_EXERCISE_
Update the data below by replacing every "Reviews" with "Ratings" and leaving all other text unchanged. Leave the pictures out of your answer.

***

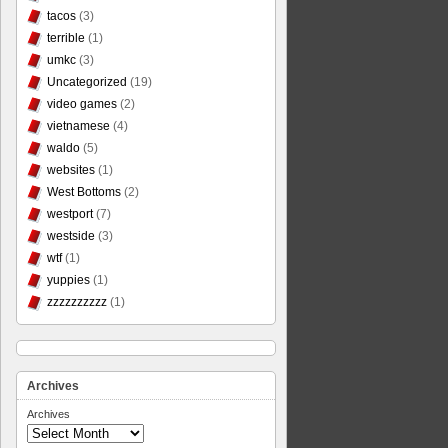
tacos
(3)
terrible
(1)
umkc
(3)
Uncategorized
(19)
video games
(2)
vietnamese
(4)
waldo
(5)
websites
(1)
West Bottoms
(2)
westport
(7)
westside
(3)
wtf
(1)
yuppies
(1)
zzzzzzzzzz
(1)
Archives
Archives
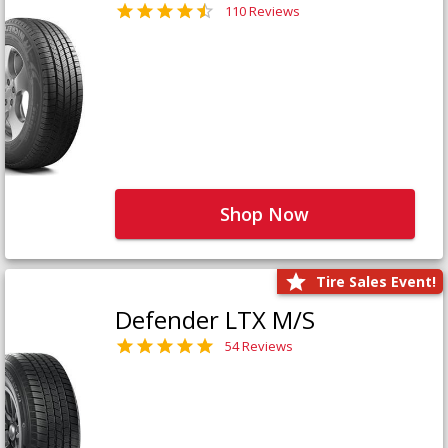
110 Reviews
Shop Now
Tire Sales Event!
Defender LTX M/S
54 Reviews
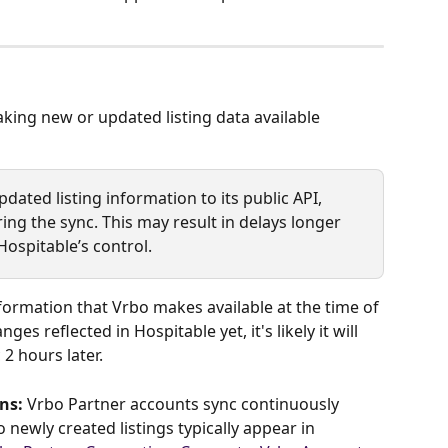
ing new or updated listing data available 
dated listing information to its public API, 
ing the sync. This may result in delays longer 
Hospitable’s control.
formation that Vrbo makes available at the time of 
ges reflected in Hospitable yet, it's likely it will 
 2 hours later.
ns:
 Vrbo Partner accounts sync continuously 
 newly created listings typically appear in 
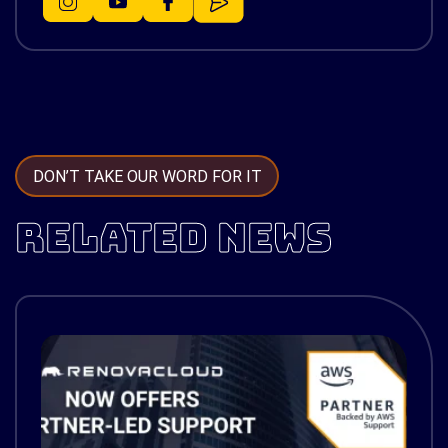
DON’T TAKE OUR WORD FOR IT
RELATED NEWS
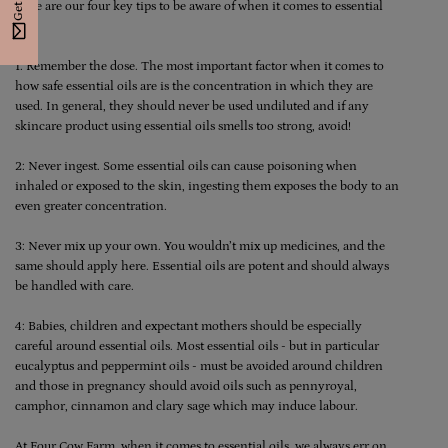
Here are our four key tips to be aware of when it comes to essential
oils:
1: Remember the dose. The most important factor when it comes to
how safe essential oils are is the concentration in which they are
used. In general, they should never be used undiluted and if any
skincare product using essential oils smells too strong, avoid!
2: Never ingest. Some essential oils can cause poisoning when
inhaled or exposed to the skin, ingesting them exposes the body to an
even greater concentration.
3: Never mix up your own. You wouldn’t mix up medicines, and the
same should apply here. Essential oils are potent and should always
be handled with care.
4: Babies, children and expectant mothers should be especially
careful around essential oils. Most essential oils - but in particular
eucalyptus and peppermint oils - must be avoided around children
and those in pregnancy should avoid oils such as pennyroyal,
camphor, cinnamon and clary sage which may induce labour.
At
Four Cow Farm
, when it comes to essential oils, we always err on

***

_YOUR SOLUTION_
tacos
(3)
terrible
(1)
umkc
(3)
Uncategorized
(19)
video games
(2)
vietnamese
(4)
waldo
(5)
websites
(1)
West Bottoms
(2)
westport
(7)
westside
(3)
wtf
(1)
yuppies
(1)
zzzzzzzzzz
(1)
Archives
Archives
110 Ratings
Shop Now
Tire Sales Event!
Defender LTX M/S
54 Ratings
ing new or updated listing data available 
dated listing information to its public API, 
ing the sync. This may result in delays longer 
Hospitable’s control.
formation that Vrbo makes available at the time of 
ges reflected in Hospitable yet, it's likely it will 
 2 hours later.
ns:
 Vrbo Partner accounts sync continuously 
 newly created listings typically appear in 
DON’T TAKE OUR WORD FOR IT
RELATED NEWS
Here are our four key tips to be aware of when it comes to essential
oils:
1: Remember the dose. The most important factor when it comes to
how safe essential oils are is the concentration in which they are
used. In general, they should never be used undiluted and if any
skincare product using essential oils smells too strong, avoid!
2: Never ingest. Some essential oils can cause poisoning when
inhaled or exposed to the skin, ingesting them exposes the body to an
even greater concentration.
3: Never mix up your own. You wouldn’t mix up medicines, and the
same should apply here. Essential oils are potent and should always
be handled with care.
4: Babies, children and expectant mothers should be especially
careful around essential oils. Most essential oils - but in particular
eucalyptus and peppermint oils - must be avoided around children
and those in pregnancy should avoid oils such as pennyroyal,
camphor, cinnamon and clary sage which may induce labour.
At
Four Cow Farm
, when it comes to essential oils, we always err on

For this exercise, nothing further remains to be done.